If you can listen to the music, try to get new things out of it or watch yourself and when you find yourself repeating the same things be open minded, look at other dancers, change the way you used to dance moves!

The above addresses only the situation of two people interacting, specifically the couple that is dancing together. But hey, I'm sure you've had conversations with more than two people involved. Having more than two people can be difficult in dancing simply because it's unusual and seldomly taught. These conversations are usable as well as totally in accord with the above. 
Stealing is one of those situations. Assume you have one follower and two leaders. Yes, it's very likely that the leaders will communicate a lot trying to find even smoother ways of stealing the follower which doesn't mean nobody is paying attention to the follower any more. It is a different way. The follower is now the topic of the dance and thus has quite a lot of influence on the conversation. You can make it easy to be stolen or hard or.... It's a new situation, a new playground!
Another situation with more people involved can include competitions, when the other people involved might not even be dancing. Stay open-minded on conversations with more than two people. They can be fun!
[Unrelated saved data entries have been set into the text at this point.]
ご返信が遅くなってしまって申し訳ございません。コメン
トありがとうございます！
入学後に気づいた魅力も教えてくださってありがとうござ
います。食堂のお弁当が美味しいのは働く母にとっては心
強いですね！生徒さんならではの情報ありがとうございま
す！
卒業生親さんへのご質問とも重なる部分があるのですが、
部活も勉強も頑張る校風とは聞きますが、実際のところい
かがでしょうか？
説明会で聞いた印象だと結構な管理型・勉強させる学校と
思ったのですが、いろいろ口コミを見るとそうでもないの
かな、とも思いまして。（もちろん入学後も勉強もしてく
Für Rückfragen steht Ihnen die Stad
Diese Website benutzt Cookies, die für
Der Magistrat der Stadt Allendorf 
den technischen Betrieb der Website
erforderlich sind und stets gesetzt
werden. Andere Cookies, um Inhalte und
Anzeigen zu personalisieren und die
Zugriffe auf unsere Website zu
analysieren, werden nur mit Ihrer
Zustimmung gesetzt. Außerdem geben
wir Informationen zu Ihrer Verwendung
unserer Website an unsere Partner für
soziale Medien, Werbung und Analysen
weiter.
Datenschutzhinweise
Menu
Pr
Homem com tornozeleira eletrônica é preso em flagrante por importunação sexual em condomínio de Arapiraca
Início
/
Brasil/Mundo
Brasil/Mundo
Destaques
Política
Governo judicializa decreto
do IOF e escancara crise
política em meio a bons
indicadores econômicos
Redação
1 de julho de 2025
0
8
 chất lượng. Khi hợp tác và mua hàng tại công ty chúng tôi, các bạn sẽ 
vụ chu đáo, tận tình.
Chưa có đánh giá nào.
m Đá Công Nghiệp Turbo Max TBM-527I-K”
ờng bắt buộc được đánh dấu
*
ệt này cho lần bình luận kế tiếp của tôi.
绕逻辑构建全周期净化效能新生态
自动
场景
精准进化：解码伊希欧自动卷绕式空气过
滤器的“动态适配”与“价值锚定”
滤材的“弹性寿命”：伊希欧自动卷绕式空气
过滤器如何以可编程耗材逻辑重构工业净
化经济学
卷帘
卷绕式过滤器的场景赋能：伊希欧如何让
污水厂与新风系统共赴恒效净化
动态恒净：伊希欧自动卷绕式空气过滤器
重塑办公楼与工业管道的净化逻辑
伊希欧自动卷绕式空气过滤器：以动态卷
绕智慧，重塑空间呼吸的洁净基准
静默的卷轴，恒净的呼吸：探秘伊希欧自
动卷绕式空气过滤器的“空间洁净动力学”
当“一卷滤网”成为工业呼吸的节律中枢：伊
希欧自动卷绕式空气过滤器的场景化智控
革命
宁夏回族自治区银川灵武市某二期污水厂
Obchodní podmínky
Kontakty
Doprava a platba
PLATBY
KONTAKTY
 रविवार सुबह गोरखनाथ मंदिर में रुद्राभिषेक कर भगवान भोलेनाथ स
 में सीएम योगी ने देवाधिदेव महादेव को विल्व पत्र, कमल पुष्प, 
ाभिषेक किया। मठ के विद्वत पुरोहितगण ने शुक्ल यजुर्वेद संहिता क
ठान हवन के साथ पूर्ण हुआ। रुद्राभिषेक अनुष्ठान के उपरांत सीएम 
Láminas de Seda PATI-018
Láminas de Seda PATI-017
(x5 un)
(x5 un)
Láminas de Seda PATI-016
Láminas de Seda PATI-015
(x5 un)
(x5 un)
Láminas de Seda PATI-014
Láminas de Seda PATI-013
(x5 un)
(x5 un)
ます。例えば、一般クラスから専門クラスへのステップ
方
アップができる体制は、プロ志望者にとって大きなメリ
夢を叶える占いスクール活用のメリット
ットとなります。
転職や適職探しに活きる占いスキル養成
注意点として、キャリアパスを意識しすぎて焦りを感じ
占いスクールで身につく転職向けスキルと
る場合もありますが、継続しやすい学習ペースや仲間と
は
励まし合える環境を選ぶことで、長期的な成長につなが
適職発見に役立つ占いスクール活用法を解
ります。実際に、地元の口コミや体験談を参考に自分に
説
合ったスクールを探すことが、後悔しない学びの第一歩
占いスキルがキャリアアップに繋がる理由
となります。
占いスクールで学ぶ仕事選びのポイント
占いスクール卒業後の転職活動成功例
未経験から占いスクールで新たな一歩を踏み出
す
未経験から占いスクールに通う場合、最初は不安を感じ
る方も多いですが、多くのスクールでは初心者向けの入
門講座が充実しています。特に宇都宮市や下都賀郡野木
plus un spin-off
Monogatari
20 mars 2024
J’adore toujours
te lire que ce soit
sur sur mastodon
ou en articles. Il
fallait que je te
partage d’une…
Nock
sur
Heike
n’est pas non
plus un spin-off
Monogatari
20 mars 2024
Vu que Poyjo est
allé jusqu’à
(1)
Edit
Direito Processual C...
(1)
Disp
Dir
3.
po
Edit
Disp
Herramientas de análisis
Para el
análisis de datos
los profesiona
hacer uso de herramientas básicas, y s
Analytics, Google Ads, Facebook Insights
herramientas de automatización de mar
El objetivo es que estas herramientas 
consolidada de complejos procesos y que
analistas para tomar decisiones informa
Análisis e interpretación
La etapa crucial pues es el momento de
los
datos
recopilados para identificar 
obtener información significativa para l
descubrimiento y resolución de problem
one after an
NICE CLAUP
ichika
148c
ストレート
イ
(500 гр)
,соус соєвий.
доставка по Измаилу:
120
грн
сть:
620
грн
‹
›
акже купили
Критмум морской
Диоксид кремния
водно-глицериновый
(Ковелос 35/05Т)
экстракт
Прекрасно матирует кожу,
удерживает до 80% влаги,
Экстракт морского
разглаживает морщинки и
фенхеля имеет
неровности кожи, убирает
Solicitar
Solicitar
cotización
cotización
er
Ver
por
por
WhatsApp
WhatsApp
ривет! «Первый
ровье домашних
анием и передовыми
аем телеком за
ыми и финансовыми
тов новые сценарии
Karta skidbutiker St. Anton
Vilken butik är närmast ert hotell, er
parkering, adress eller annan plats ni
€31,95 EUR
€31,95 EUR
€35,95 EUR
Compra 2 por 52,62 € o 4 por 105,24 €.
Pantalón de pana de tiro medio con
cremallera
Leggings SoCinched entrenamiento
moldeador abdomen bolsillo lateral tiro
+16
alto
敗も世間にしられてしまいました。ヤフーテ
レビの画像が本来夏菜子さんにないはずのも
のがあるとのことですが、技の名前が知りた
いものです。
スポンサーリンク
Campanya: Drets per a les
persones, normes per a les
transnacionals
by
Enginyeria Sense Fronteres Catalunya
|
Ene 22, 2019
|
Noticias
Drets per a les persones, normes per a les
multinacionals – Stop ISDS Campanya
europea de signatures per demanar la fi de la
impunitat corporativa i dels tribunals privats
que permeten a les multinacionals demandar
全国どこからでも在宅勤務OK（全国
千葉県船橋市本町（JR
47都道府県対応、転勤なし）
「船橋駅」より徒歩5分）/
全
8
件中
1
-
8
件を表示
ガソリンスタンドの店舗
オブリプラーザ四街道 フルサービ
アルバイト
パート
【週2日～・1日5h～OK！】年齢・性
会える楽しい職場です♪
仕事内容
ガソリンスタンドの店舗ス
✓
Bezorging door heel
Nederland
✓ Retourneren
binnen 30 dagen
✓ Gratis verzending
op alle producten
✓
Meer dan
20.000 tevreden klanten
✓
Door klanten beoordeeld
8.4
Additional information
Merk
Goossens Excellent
One last parallel, probably the one which will draw most disagreement: If you are asked for a dance it is often considered impolite to refuse. But looking at the metaphor of conversation, I do think there is at least one good reason for declining a dance. Sometimes you get asked by someone with whom you just have nothing to talk about. It happens. That conversation would turn out to be very one-sided or pure small-talk and therefore very unsatisfying. To turn down such a dance is in my opinion totally acceptable.

Feel free to pick those parallels that fit for you. I'm very interested in your views and feedback.